**PROBLEM REQUIREMENTS:** From the first line to the last, please write out the data exactly.

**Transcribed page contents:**
- Opening Delimiter -
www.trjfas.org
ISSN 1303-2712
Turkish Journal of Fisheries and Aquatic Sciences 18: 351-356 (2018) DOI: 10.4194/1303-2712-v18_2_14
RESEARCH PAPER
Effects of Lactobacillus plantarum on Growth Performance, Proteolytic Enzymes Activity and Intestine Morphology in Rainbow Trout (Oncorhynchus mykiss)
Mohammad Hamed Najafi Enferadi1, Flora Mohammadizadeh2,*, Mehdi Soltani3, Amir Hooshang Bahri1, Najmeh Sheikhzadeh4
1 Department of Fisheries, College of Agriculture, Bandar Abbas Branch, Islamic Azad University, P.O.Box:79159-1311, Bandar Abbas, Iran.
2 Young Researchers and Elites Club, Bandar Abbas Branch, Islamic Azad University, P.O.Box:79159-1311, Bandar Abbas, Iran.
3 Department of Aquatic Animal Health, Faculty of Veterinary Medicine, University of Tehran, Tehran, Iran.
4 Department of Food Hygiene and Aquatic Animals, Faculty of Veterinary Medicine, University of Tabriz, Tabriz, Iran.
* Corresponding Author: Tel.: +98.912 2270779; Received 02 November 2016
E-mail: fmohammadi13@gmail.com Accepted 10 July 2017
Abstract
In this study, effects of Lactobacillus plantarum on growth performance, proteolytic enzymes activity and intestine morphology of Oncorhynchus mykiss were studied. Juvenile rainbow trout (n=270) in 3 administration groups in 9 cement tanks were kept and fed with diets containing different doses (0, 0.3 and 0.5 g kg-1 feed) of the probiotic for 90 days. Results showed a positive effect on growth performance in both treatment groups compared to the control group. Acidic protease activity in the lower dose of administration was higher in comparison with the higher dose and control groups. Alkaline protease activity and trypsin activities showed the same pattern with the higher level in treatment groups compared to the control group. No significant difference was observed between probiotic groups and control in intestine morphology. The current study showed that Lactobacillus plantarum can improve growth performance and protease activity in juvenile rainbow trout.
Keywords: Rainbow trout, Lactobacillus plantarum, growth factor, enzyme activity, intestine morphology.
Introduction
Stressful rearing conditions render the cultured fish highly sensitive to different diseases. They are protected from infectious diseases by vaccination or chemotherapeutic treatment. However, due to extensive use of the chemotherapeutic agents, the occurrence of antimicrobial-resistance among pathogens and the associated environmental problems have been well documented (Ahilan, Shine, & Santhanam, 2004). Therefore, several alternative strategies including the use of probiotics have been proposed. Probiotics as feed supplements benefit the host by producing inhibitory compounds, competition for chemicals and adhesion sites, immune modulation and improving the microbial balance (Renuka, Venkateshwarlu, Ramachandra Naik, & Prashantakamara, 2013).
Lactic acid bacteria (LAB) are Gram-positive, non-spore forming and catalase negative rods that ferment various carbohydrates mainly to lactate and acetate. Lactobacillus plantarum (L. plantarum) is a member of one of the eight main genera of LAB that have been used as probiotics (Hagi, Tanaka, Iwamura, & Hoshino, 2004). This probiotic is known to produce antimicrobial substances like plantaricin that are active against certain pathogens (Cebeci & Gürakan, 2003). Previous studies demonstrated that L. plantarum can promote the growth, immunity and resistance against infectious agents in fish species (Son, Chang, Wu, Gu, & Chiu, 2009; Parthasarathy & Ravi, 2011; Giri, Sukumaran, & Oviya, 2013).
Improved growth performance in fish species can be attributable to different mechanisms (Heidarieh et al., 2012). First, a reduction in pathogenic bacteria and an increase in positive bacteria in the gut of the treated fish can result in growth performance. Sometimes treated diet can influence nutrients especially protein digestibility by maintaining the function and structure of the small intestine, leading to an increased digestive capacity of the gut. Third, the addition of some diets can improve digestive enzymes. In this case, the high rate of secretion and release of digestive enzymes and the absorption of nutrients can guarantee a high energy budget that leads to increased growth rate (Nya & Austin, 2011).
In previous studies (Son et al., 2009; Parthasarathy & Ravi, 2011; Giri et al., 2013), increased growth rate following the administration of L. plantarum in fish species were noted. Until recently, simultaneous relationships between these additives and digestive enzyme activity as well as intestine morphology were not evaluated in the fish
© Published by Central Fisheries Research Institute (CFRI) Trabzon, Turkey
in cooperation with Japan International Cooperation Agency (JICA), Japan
- Closing Delimiter -
**ANSWER TO THIS PROBLEM:**
www.trjfas.org
ISSN 1303-2712
Turkish Journal of Fisheries and Aquatic Sciences 18: 351-356 (2018) DOI: 10.4194/1303-2712-v18_2_14
RESEARCH PAPER
Effects of Lactobacillus plantarum on Growth Performance, Proteolytic Enzymes Activity and Intestine Morphology in Rainbow Trout (Oncorhynchus mykiss)
Mohammad Hamed Najafi Enferadi1, Flora Mohammadizadeh2,*, Mehdi Soltani3, Amir Hooshang Bahri1, Najmeh Sheikhzadeh4
1 Department of Fisheries, College of Agriculture, Bandar Abbas Branch, Islamic Azad University, P.O.Box:79159-1311, Bandar Abbas, Iran.
2 Young Researchers and Elites Club, Bandar Abbas Branch, Islamic Azad University, P.O.Box:79159-1311, Bandar Abbas, Iran.
3 Department of Aquatic Animal Health, Faculty of Veterinary Medicine, University of Tehran, Tehran, Iran.
4 Department of Food Hygiene and Aquatic Animals, Faculty of Veterinary Medicine, University of Tabriz, Tabriz, Iran.
* Corresponding Author: Tel.: +98.912 2270779; Received 02 November 2016
E-mail: fmohammadi13@gmail.com Accepted 10 July 2017
Abstract
In this study, effects of Lactobacillus plantarum on growth performance, proteolytic enzymes activity and intestine morphology of Oncorhynchus mykiss were studied. Juvenile rainbow trout (n=270) in 3 administration groups in 9 cement tanks were kept and fed with diets containing different doses (0, 0.3 and 0.5 g kg-1 feed) of the probiotic for 90 days. Results showed a positive effect on growth performance in both treatment groups compared to the control group. Acidic protease activity in the lower dose of administration was higher in comparison with the higher dose and control groups. Alkaline protease activity and trypsin activities showed the same pattern with the higher level in treatment groups compared to the control group. No significant difference was observed between probiotic groups and control in intestine morphology. The current study showed that Lactobacillus plantarum can improve growth performance and protease activity in juvenile rainbow trout.
Keywords: Rainbow trout, Lactobacillus plantarum, growth factor, enzyme activity, intestine morphology.
Introduction
Stressful rearing conditions render the cultured fish highly sensitive to different diseases. They are protected from infectious diseases by vaccination or chemotherapeutic treatment. However, due to extensive use of the chemotherapeutic agents, the occurrence of antimicrobial-resistance among pathogens and the associated environmental problems have been well documented (Ahilan, Shine, & Santhanam, 2004). Therefore, several alternative strategies including the use of probiotics have been proposed. Probiotics as feed supplements benefit the host by producing inhibitory compounds, competition for chemicals and adhesion sites, immune modulation and improving the microbial balance (Renuka, Venkateshwarlu, Ramachandra Naik, & Prashantakamara, 2013).
Lactic acid bacteria (LAB) are Gram-positive, non-spore forming and catalase negative rods that ferment various carbohydrates mainly to lactate and acetate. Lactobacillus plantarum (L. plantarum) is a member of one of the eight main genera of LAB that have been used as probiotics (Hagi, Tanaka, Iwamura, & Hoshino, 2004). This probiotic is known to produce antimicrobial substances like plantaricin that are active against certain pathogens (Cebeci & Gürakan, 2003). Previous studies demonstrated that L. plantarum can promote the growth, immunity and resistance against infectious agents in fish species (Son, Chang, Wu, Gu, & Chiu, 2009; Parthasarathy & Ravi, 2011; Giri, Sukumaran, & Oviya, 2013).
Improved growth performance in fish species can be attributable to different mechanisms (Heidarieh et al., 2012). First, a reduction in pathogenic bacteria and an increase in positive bacteria in the gut of the treated fish can result in growth performance. Sometimes treated diet can influence nutrients especially protein digestibility by maintaining the function and structure of the small intestine, leading to an increased digestive capacity of the gut. Third, the addition of some diets can improve digestive enzymes. In this case, the high rate of secretion and release of digestive enzymes and the absorption of nutrients can guarantee a high energy budget that leads to increased growth rate (Nya & Austin, 2011).
In previous studies (Son et al., 2009; Parthasarathy & Ravi, 2011; Giri et al., 2013), increased growth rate following the administration of L. plantarum in fish species were noted. Until recently, simultaneous relationships between these additives and digestive enzyme activity as well as intestine morphology were not evaluated in the fish
© Published by Central Fisheries Research Institute (CFRI) Trabzon, Turkey
in cooperation with Japan International Cooperation Agency (JICA), Japan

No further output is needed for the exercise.